3. Labor costs are the culprit. Hospitals rarely compete against one another for consumer dollars, but they compete fiercely for health professionals. Almost nine in ten dollars of hospital value-added goes toward compensation, according to the Bureau of Economic Analysis. Most inflation, then, is the result of growing payrolls. Health services accounted for more than 100 percent of U.S. job growth during 2000-2014. And while other workers have seen their wages go down since 2000, medical incomes have grown sharply. Holding medical inflation below wage growth in the rest of the economy will never be popular with health workers or their employers, but reformers’ willingness to take on this constituency is a key barometer of their seriousness.

4. Regulatory costs are growing. Roughly a third of medical spending—about $1 trillion this year—is waste. Much of this inefficiency is hard-wired into our health system through antiquated federal and state rules. Super-punitive privacy laws siphon off the consumer benefits from information technology. Malpractice laws provide a legal excuse for (often harmful) unnecessary care. State-licensed health gilds drive up prices by creating artificial labor bottlenecks. Among the fastest growing health professions is the regulatory compliance specialist. A serious attempt to tame medical inflation would include requirements to sunset and review regulations every five years, ERISA-like preemption (to allow modern insurance products and small business purchasing cooperatives to be sold across state lines), malpractice and privacy reform.

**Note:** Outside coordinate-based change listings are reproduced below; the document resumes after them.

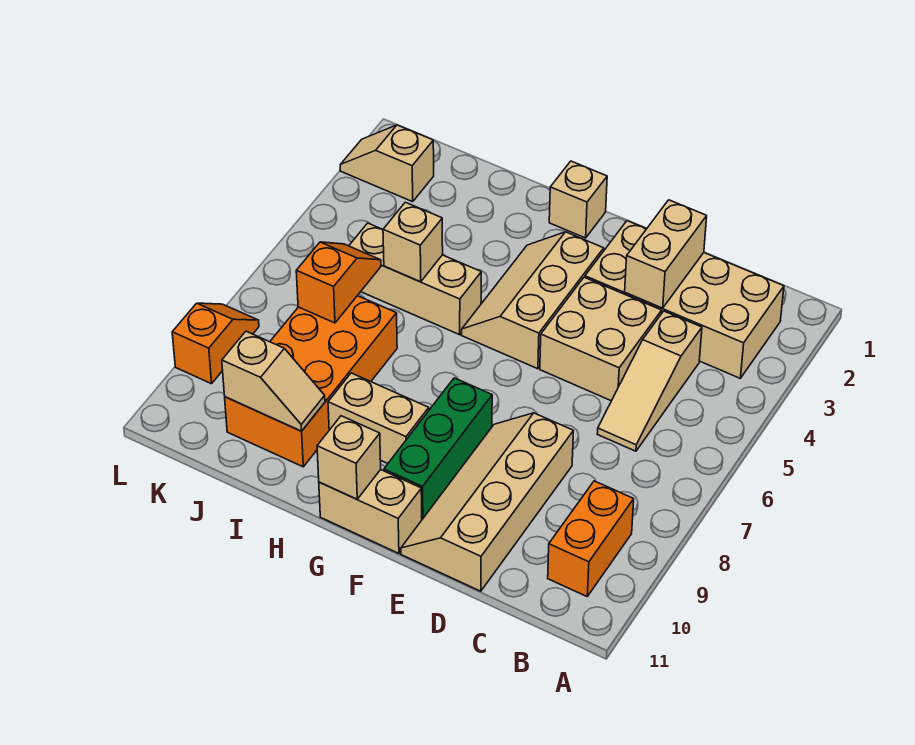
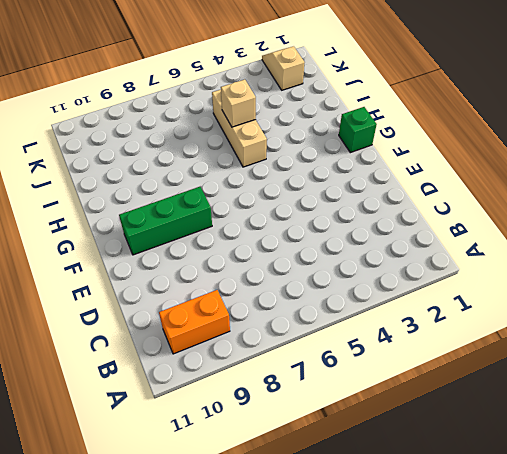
green 1x1 brick [339,107,377,153] -> tan 1x1 brick [549,161,607,238]
none -> tan 2x4 brick [585,221,784,378]
none -> tan 1x3 slope [597,311,702,451]
none -> tan 2x2 brick [540,277,662,401]

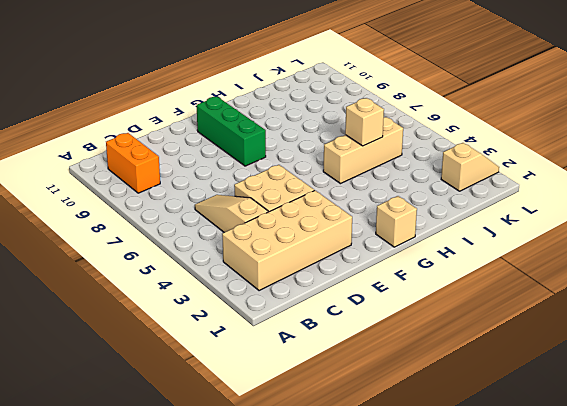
none -> tan 2x4 slope [401,413,573,591]
none -> tan 2x3 slope [462,232,604,369]
none -> tan 1x2 brick [319,470,422,553]

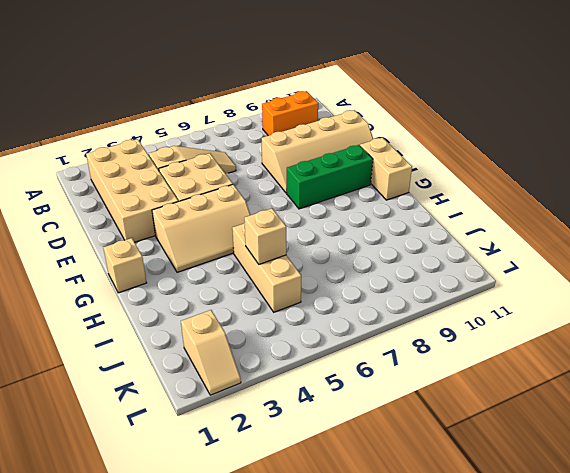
none -> tan 1x2 brick [328,373,429,463]
none -> orange 2x4 brick [225,296,397,467]
none -> orange 1x2 slope [172,303,259,384]

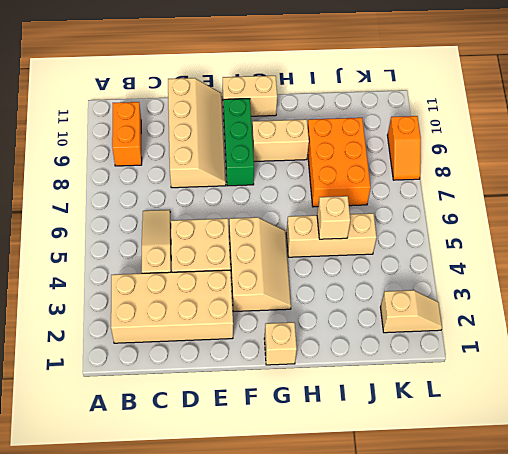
orange 2x3 brick [308,118,371,207] -> orange 2x4 brick [225,296,397,467]
none -> tan 1x2 brick [625,200,707,308]
none -> tan 1x1 brick [317,416,381,499]
none -> tan 1x2 slope [222,331,325,431]

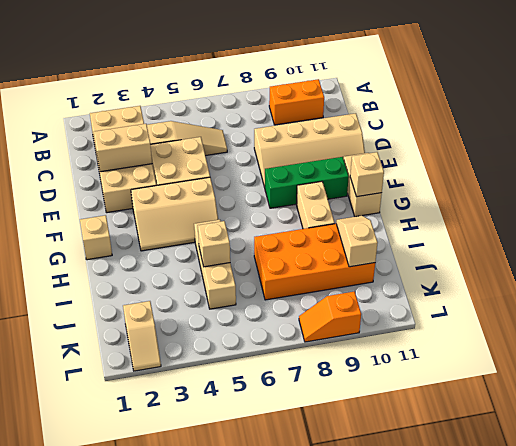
none -> orange 1x2 slope [296,242,381,323]

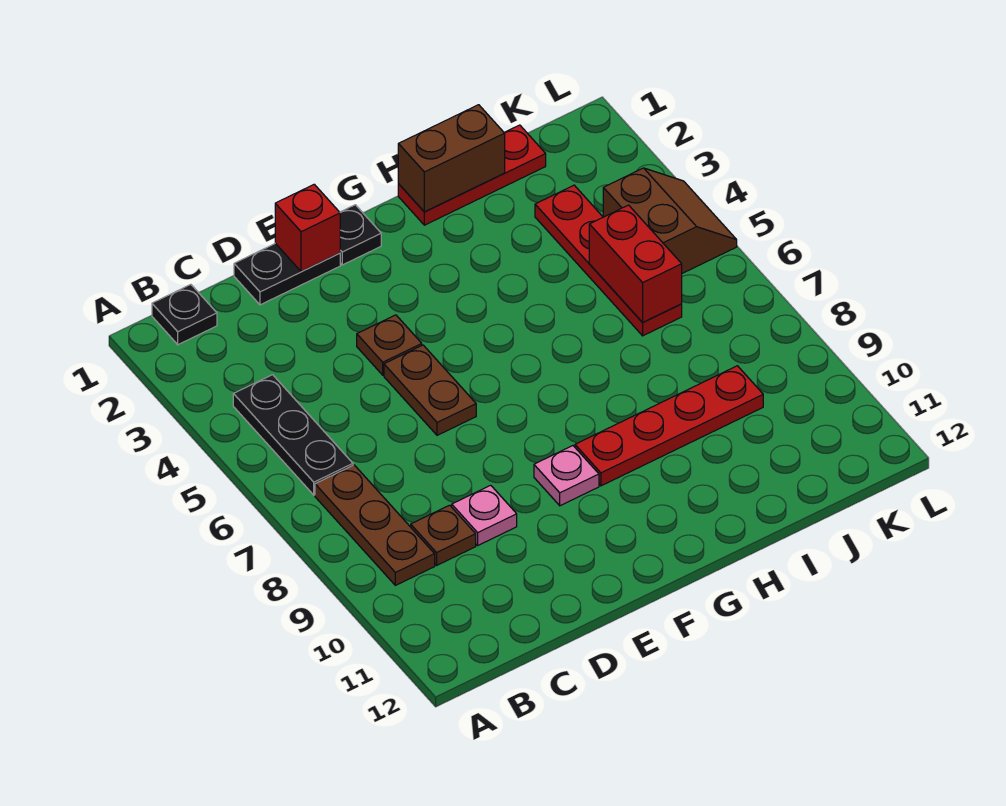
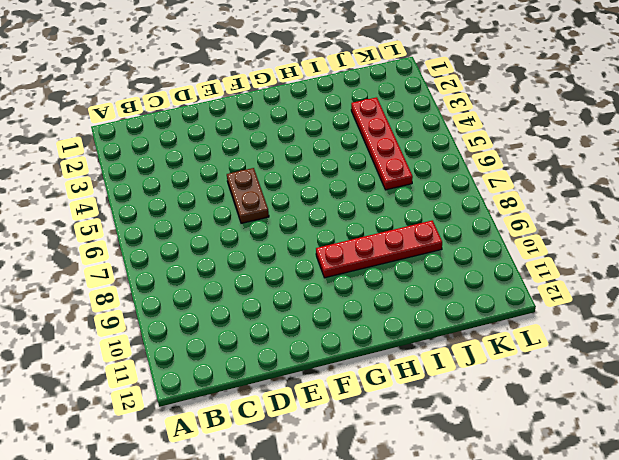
none -> black 1x1 plate [152,285,217,345]
none -> black 1x3 plate [233,375,353,495]
none -> brown 1x3 plate [315,465,435,585]

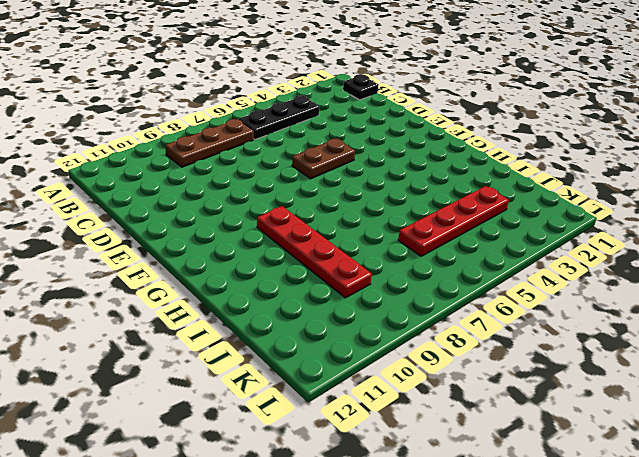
none -> brown 1x1 plate [411,505,476,565]
none -> black 1x2 plate [234,243,340,305]
none -> pink 1x1 plate [452,485,517,545]

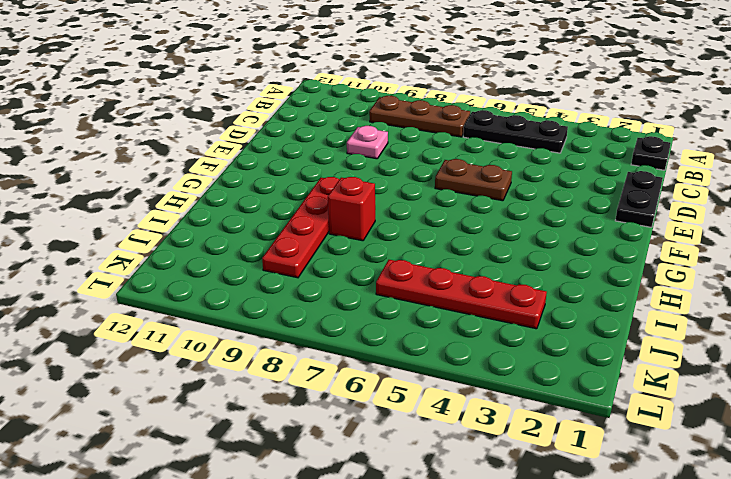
red 1x1 brick [328,177,375,241] -> red 1x1 brick moved to [275,184,340,272]
none -> brown 1x1 plate [411,505,476,565]
none -> brown 1x1 plate [357,315,422,375]
none -> black 1x1 plate [340,205,381,265]

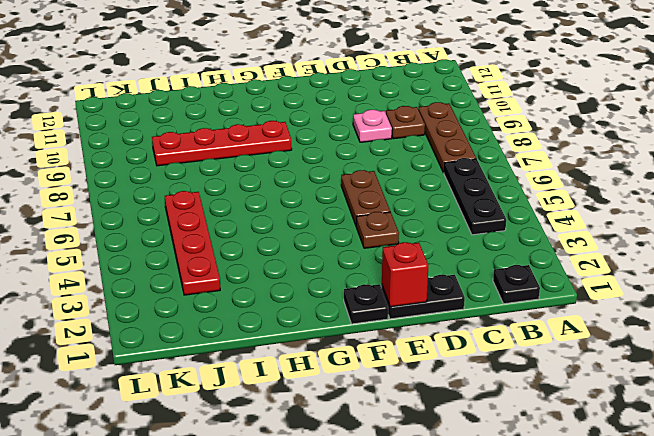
none -> pink 1x1 plate [534,446,599,506]
none -> red 1x3 plate [398,125,546,225]
none -> brown 2x2 slope [603,168,737,273]

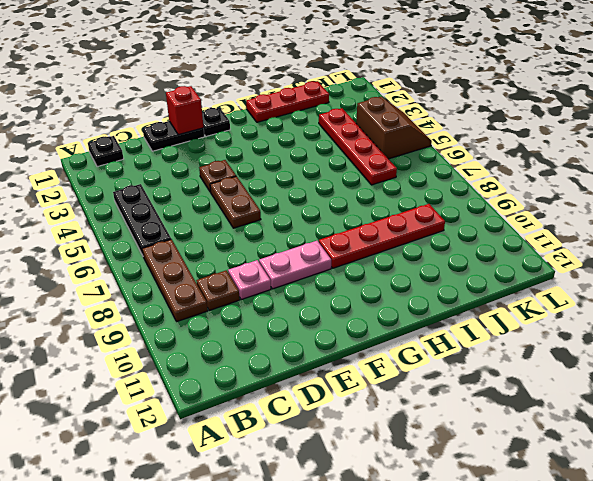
pink 1x2 plate [259,241,331,289] -> pink 1x1 plate [534,446,599,506]
none -> brown 1x2 brick [398,105,505,212]
none -> red 1x2 brick [589,205,682,322]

None of these issues are addressed by the current Republican health plan. They should be in successor legislation moving in Congress this year. If Republicans turn a tin ear to the primary health concern of voters – its cost – they will pay a dear price at the voting booth next year.

Wish lists, by definition, are big on happy talk and weak on critical thinking. They rarely live up to their billing. Unfortunately, the AHRA seems headed down the same path as Obamacare—unless Republicans come to their senses.

Joel C. White is president of the Council for Affordable Health Coverage.